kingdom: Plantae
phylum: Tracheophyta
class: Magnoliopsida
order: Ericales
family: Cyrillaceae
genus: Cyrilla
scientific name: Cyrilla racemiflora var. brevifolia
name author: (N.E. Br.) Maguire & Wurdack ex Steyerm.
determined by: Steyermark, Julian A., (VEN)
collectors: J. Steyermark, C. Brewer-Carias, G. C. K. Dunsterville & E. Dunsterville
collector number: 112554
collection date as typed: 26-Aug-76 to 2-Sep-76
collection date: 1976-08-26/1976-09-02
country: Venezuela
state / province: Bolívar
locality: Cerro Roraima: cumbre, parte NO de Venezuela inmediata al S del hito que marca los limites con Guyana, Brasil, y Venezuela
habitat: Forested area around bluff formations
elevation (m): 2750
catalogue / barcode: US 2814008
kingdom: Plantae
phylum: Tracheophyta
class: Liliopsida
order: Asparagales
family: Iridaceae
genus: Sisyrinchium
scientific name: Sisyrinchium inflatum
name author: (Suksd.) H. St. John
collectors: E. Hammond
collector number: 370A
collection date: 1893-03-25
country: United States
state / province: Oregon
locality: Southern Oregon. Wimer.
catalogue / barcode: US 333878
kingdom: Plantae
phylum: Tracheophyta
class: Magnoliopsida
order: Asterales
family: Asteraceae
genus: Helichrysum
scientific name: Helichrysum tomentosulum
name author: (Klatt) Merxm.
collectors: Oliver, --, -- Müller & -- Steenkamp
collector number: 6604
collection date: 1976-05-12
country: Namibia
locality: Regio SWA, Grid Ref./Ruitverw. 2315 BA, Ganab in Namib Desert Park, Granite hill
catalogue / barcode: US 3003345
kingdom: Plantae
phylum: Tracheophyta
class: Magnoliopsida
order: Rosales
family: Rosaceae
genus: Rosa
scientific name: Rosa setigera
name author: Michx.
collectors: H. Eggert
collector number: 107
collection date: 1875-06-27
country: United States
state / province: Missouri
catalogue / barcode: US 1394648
****************************************
_Objective_
Repeat every line of the four items above word for word, leaving each field and its value unchanged.

_Task answer_
kingdom: Plantae
phylum: Tracheophyta
class: Magnoliopsida
order: Ericales
family: Cyrillaceae
genus: Cyrilla
scientific name: Cyrilla racemiflora var. brevifolia
name author: (N.E. Br.) Maguire & Wurdack ex Steyerm.
determined by: Steyermark, Julian A., (VEN)
collectors: J. Steyermark, C. Brewer-Carias, G. C. K. Dunsterville & E. Dunsterville
collector number: 112554
collection date as typed: 26-Aug-76 to 2-Sep-76
collection date: 1976-08-26/1976-09-02
country: Venezuela
state / province: Bolívar
locality: Cerro Roraima: cumbre, parte NO de Venezuela inmediata al S del hito que marca los limites con Guyana, Brasil, y Venezuela
habitat: Forested area around bluff formations
elevation (m): 2750
catalogue / barcode: US 2814008
kingdom: Plantae
phylum: Tracheophyta
class: Liliopsida
order: Asparagales
family: Iridaceae
genus: Sisyrinchium
scientific name: Sisyrinchium inflatum
name author: (Suksd.) H. St. John
collectors: E. Hammond
collector number: 370A
collection date: 1893-03-25
country: United States
state / province: Oregon
locality: Southern Oregon. Wimer.
catalogue / barcode: US 333878
kingdom: Plantae
phylum: Tracheophyta
class: Magnoliopsida
order: Asterales
family: Asteraceae
genus: Helichrysum
scientific name: Helichrysum tomentosulum
name author: (Klatt) Merxm.
collectors: Oliver, --, -- Müller & -- Steenkamp
collector number: 6604
collection date: 1976-05-12
country: Namibia
locality: Regio SWA, Grid Ref./Ruitverw. 2315 BA, Ganab in Namib Desert Park, Granite hill
catalogue / barcode: US 3003345
kingdom: Plantae
phylum: Tracheophyta
class: Magnoliopsida
order: Rosales
family: Rosaceae
genus: Rosa
scientific name: Rosa setigera
name author: Michx.
collectors: H. Eggert
collector number: 107
collection date: 1875-06-27
country: United States
state / province: Missouri
catalogue / barcode: US 1394648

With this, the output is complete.